As they start to drive traffic to your site, they start to work on that. Once they go through everything, they only change one or two things at a time, as changing too many things at once could actually harm the business. They take really detailed notes. They’re very methodical about what they change and how they track it.

When you are that close to the business yourself, you are looking at it from the point of view of knowing that you’re selling something and people should want it. Sometimes you almost need someone who’s removed enough from it to say, “Okay, we need to look at this as a consumer, not the person who’s selling the goods or the service.”

You need to look at this from a psychological standpoint of what problem you’re trying to solve for people. If you are doing all of that yourself, you’re kind of like blinders a little bit. Bringing someone from outside gives you a different perspective that might make a huge difference and how you’re reaching your customers.

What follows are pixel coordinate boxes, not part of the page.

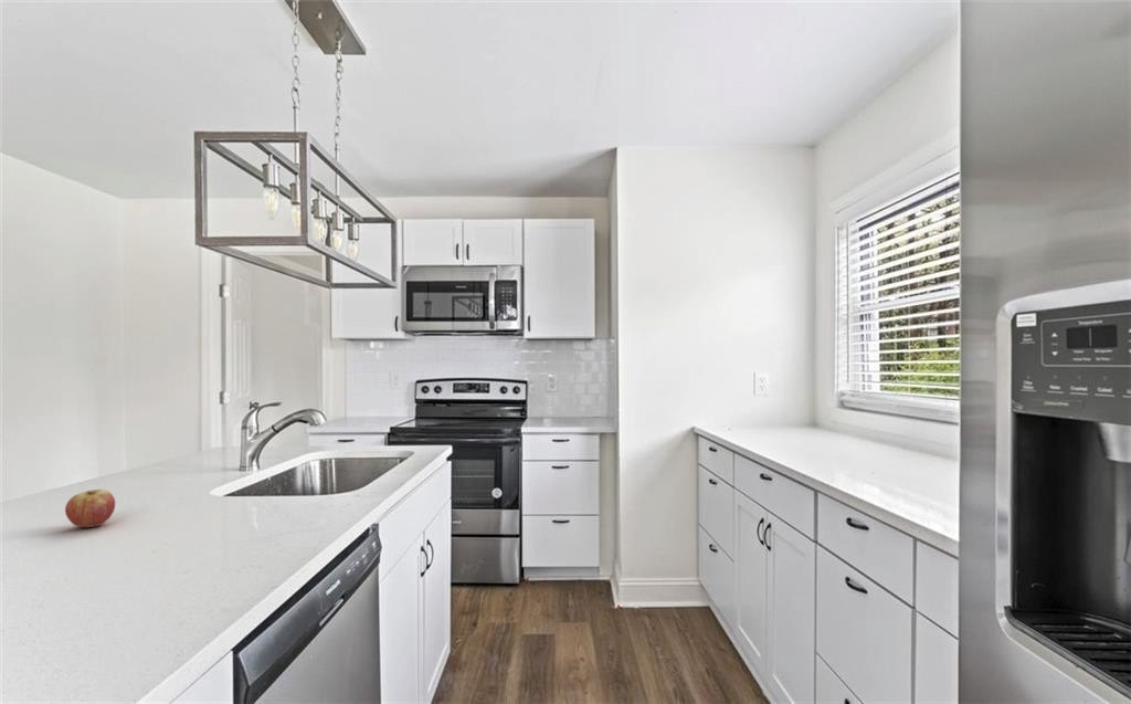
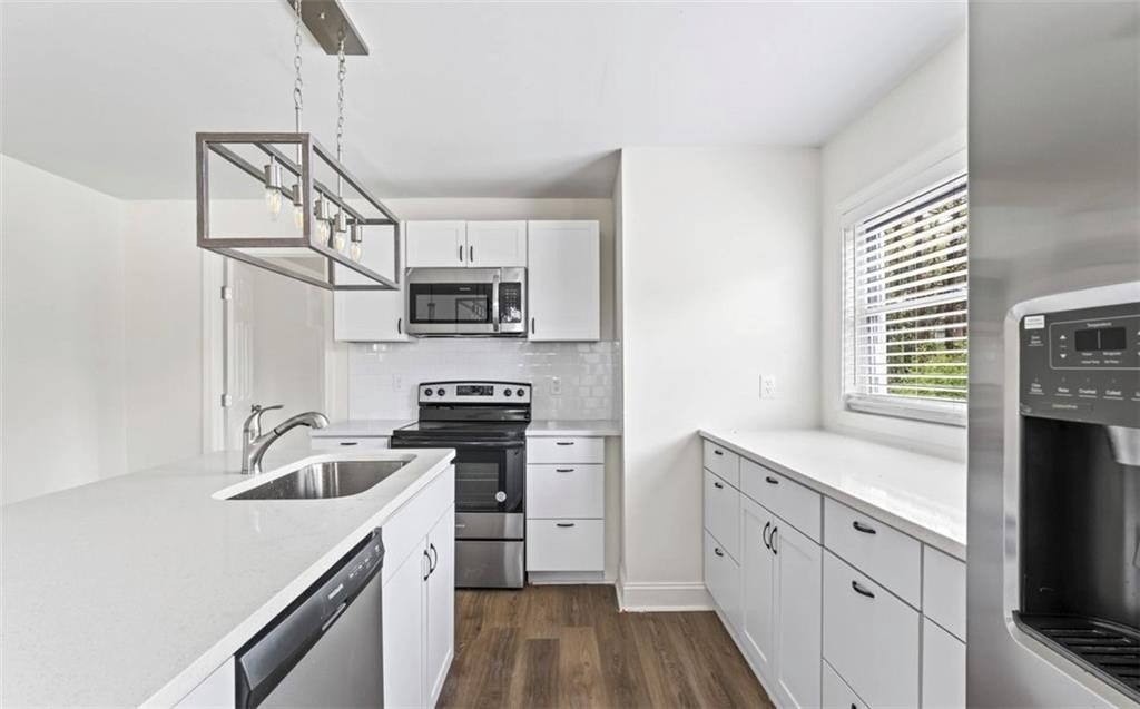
- fruit [64,488,116,528]
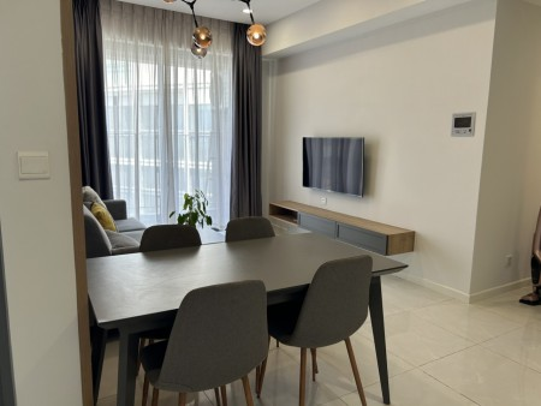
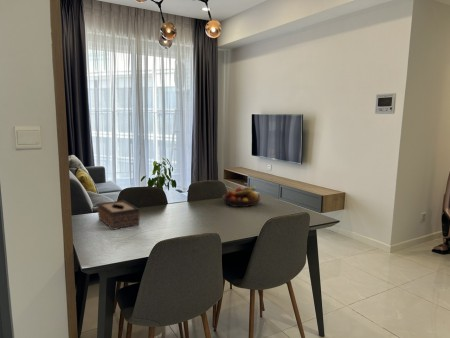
+ tissue box [97,199,141,231]
+ fruit bowl [222,185,261,208]
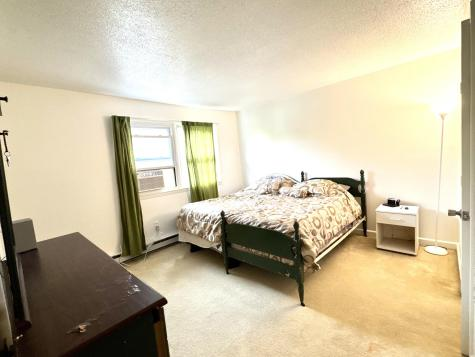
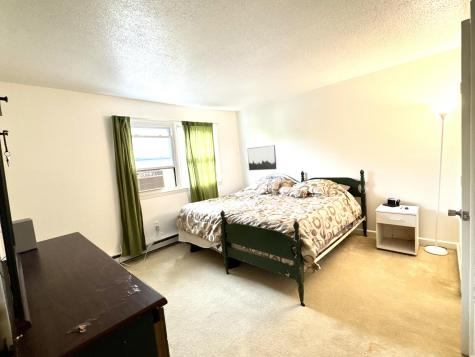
+ wall art [247,144,277,171]
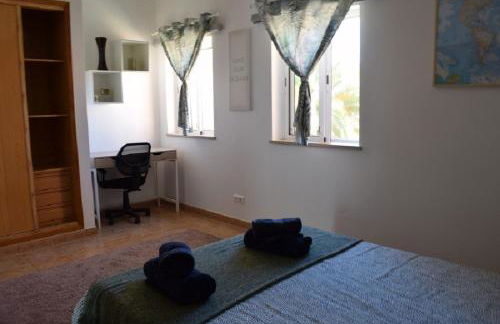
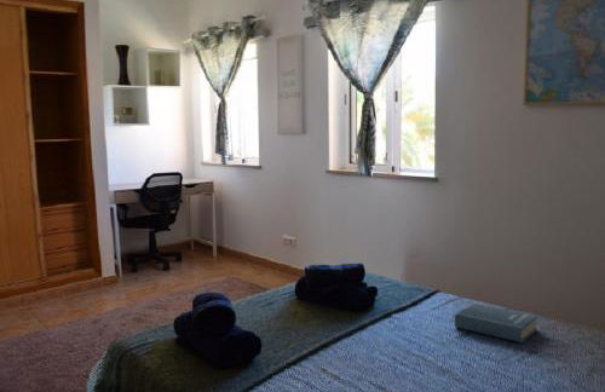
+ book [454,302,538,344]
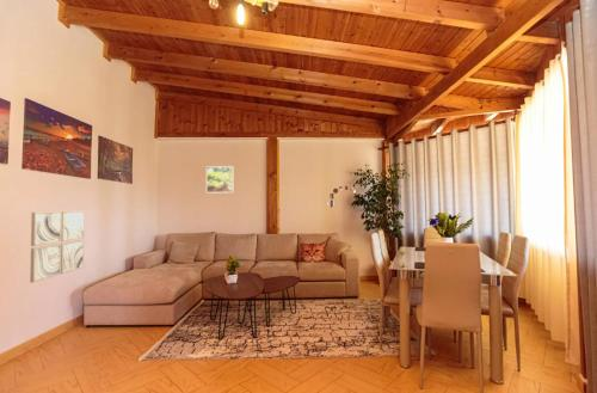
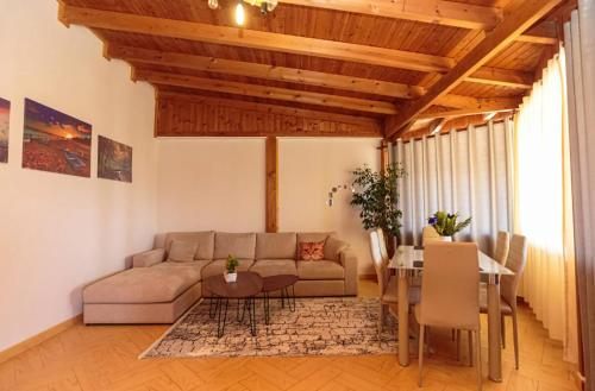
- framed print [205,165,234,194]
- wall art [29,210,86,284]
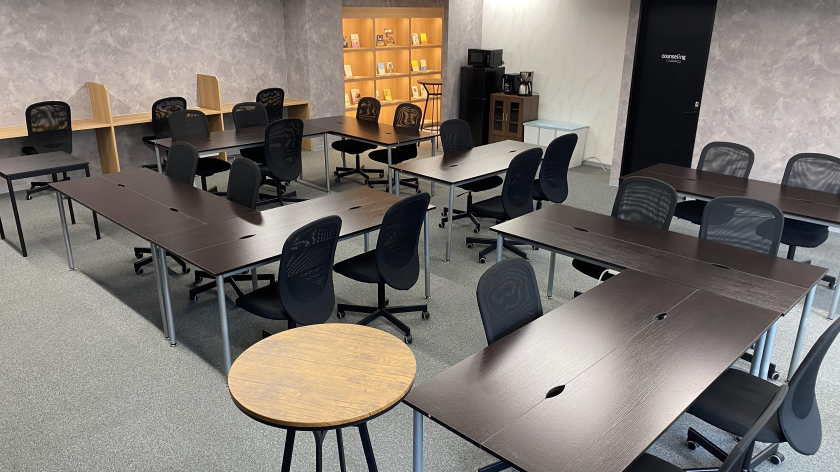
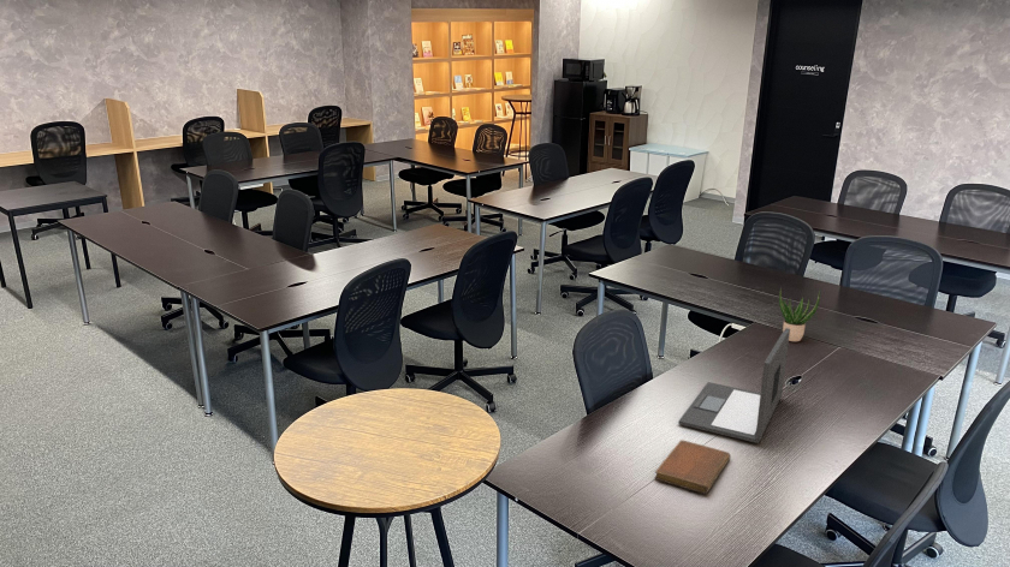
+ notebook [654,438,731,495]
+ potted plant [778,287,821,342]
+ laptop [677,328,790,444]
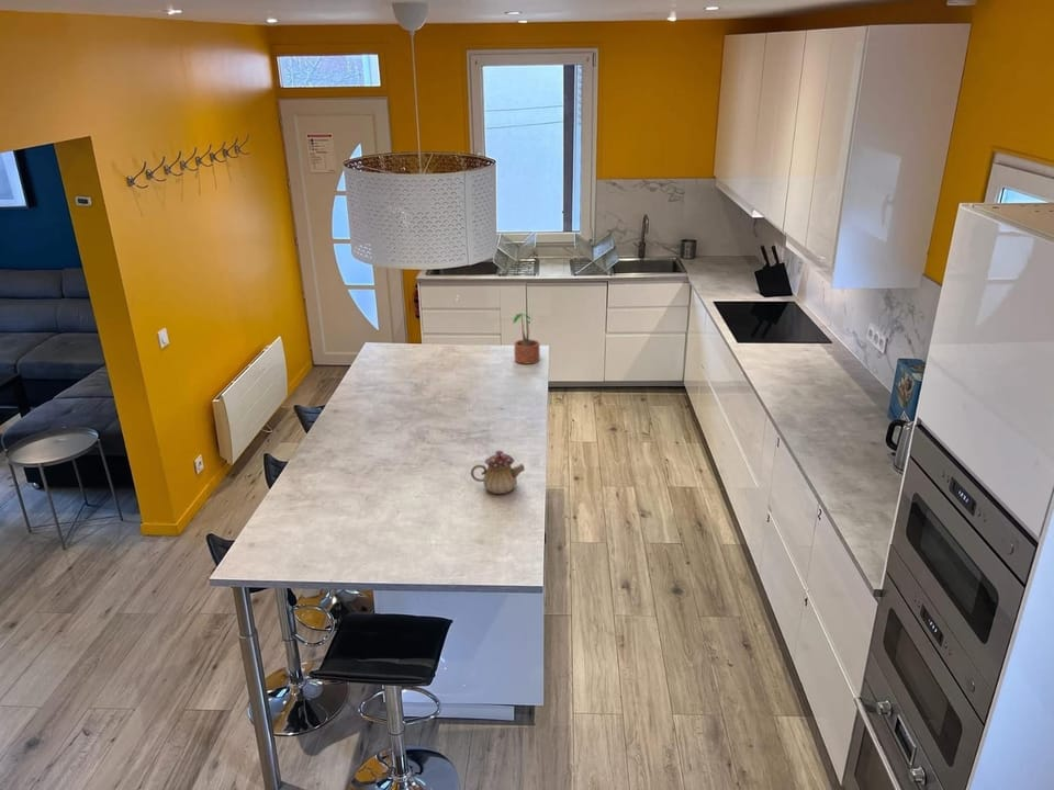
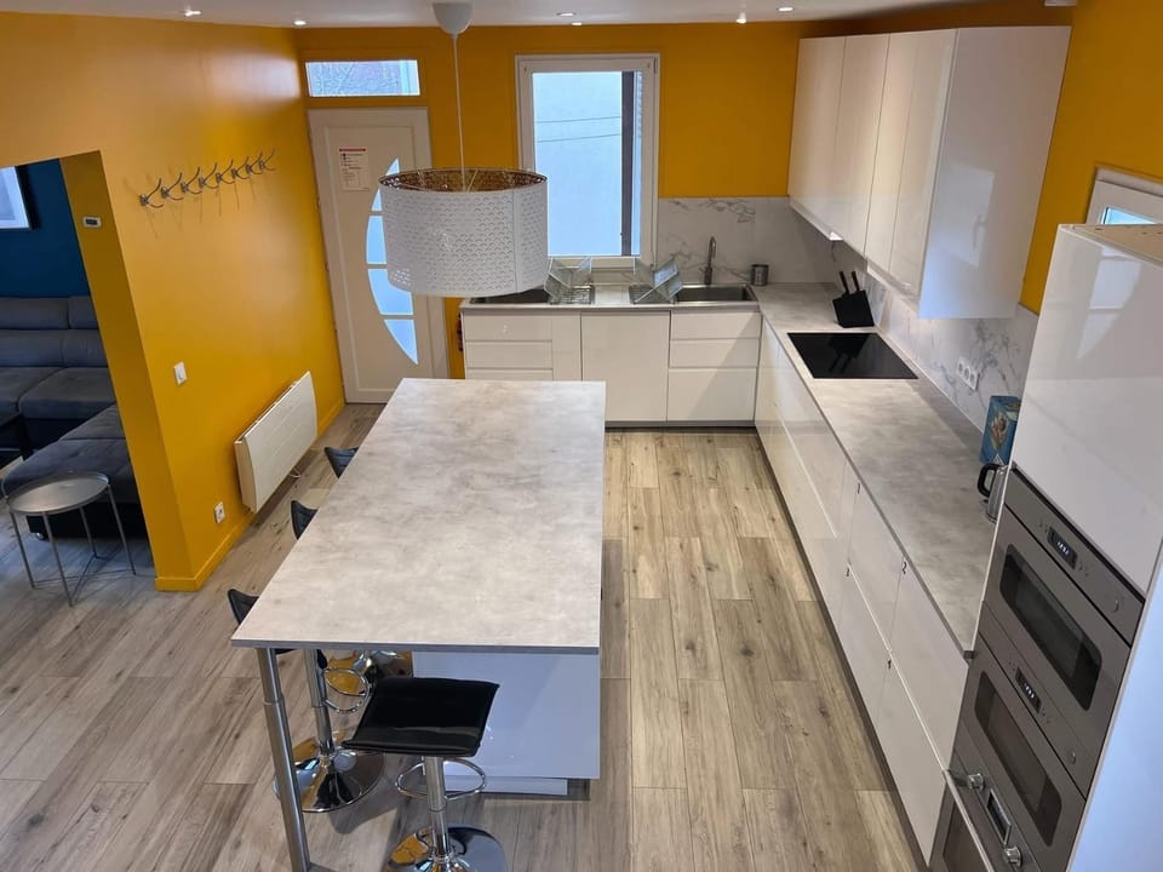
- teapot [470,450,526,495]
- potted plant [512,313,541,365]
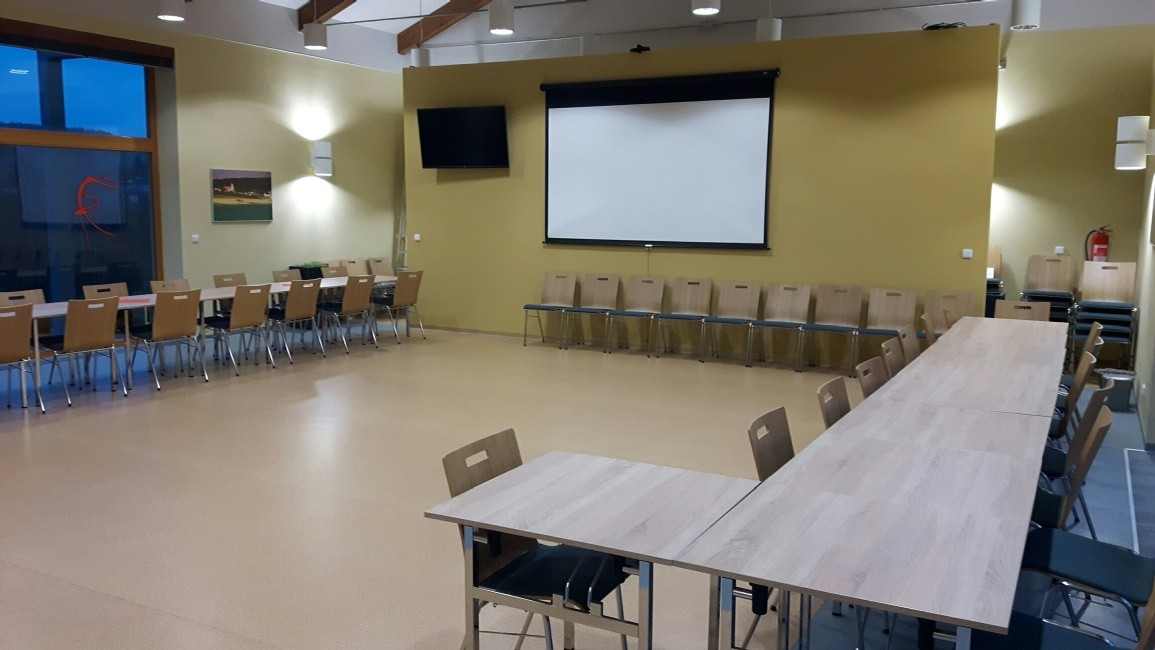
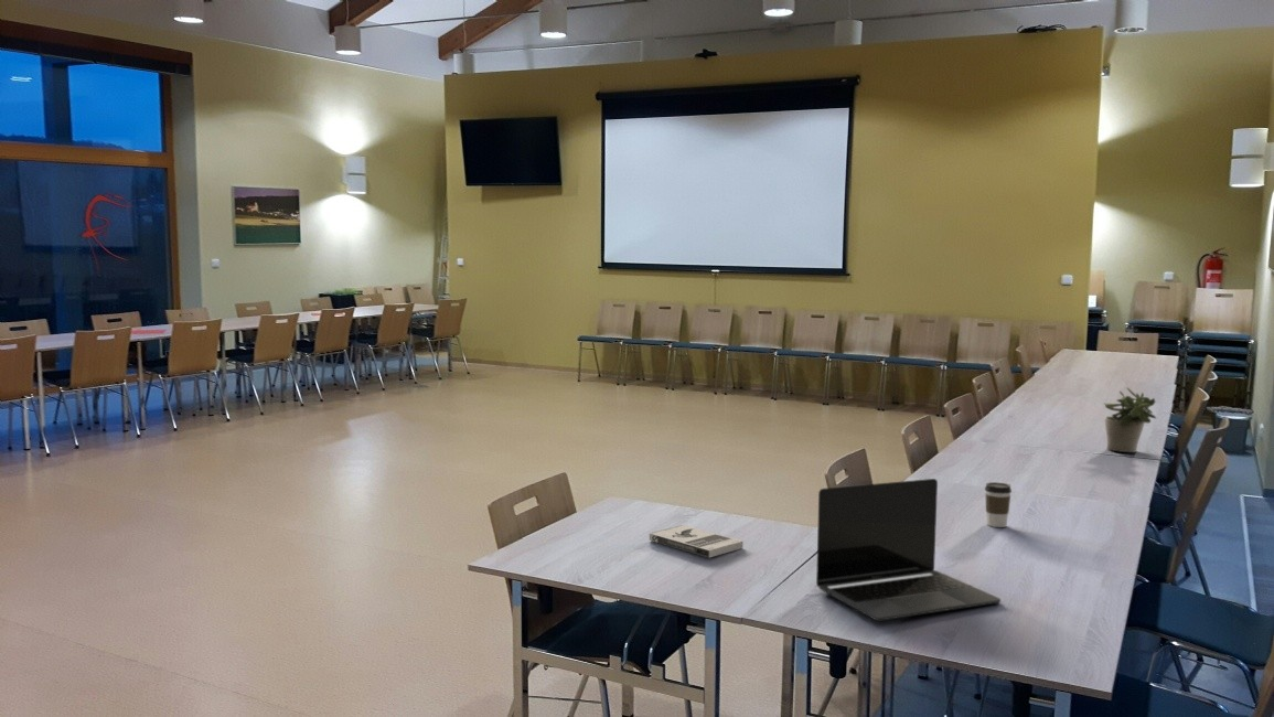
+ laptop [815,478,1002,622]
+ potted plant [1103,386,1157,453]
+ book [649,524,745,558]
+ coffee cup [984,481,1013,528]
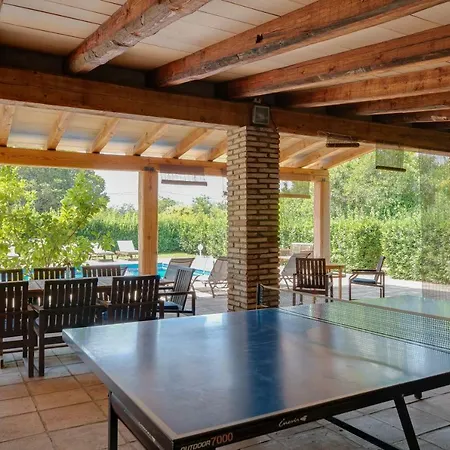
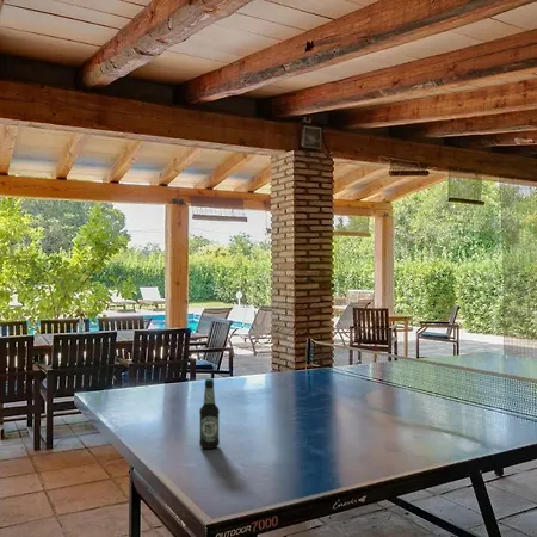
+ bottle [198,377,221,450]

They can help you focus on sustainable steps you can take to bring in quality leads into your business and target the right people. You could make way more money hiring a professional to help you with organic and local SEO than if you just throw a ton of money at Google to pay for ads and don’t really specialize who those ads get targeted to.

As with anything in marketing, SEO is a long-term game and it’s focused on being consistent. It’s not one thing you can just do like “a one and done” type of deal and boom, you’re showing up for all these different search results and people are going to your website because of it. It’s something that you need to do on a month after month basis, and it’s something that will take some time before you start getting to see the results that you would like to see.

So if you’re thinking about hiring a professional, but are expecting that within one week of working with them, you will then be found through the work that they’re doing on search engines, then it’s likely not a good fit for you.

What Other Tips Do You Have for Business Owners Focusing on Local SEO?

If you’re not leveraging your Google Business profile consistently all the time, please start because it’s a free resource and it makes a huge difference.

It’s a great place to start if you’re really just starting to dip your toes in. It’s something that is manageable for most people. Make sure every box on that listing is checked and filled out.

Education is huge. Take courses, watch YouTube videos, read blogs, and consume content. If this is important to you, immerse yourself in the world a little bit and start to think a little bit like that.